Thankfully, not everyone in the space bets their reproductive organs. In fact, sometimes it just comes down to a t-shirt and bragging rights. Felix Weis isn’t some bitcoin core believing noob. He’s a well-regarded software engineer, researcher, and developer with a deep knowledge of computer science and cryptography. He’s also a world traveler who once trekked all over the globe for a year and a half, famously documenting his use of bitcoin in the process. He’s regularly tapped to explain ongoings and developments in the bitcoin core world. No slouch, he.
Good sport and man of his word, Felix Weis (left)
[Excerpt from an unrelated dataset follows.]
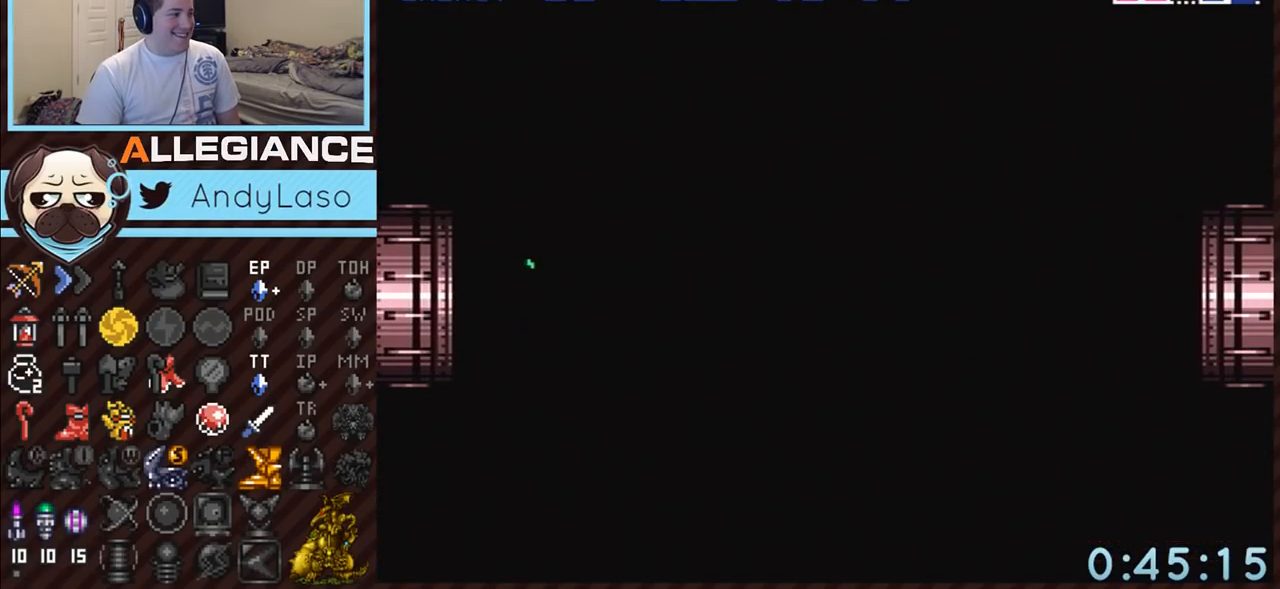
{"buttons": ["A", "B", "DPAD_RIGHT"], "events": []}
He’s also an advocate for scaling the bitcoin core network using such layers as the Lightning Network. In theory, smaller transactions happen in sidechains instead of on the main Bitcoin blockchain. Those transacting with one another would settle at an agreed time. Side chains as such would be governed by nodes, and fees might encourage more nodes to be run, in theory resulting in more decentralization. Faster times, lower fees, less congestion are its promises.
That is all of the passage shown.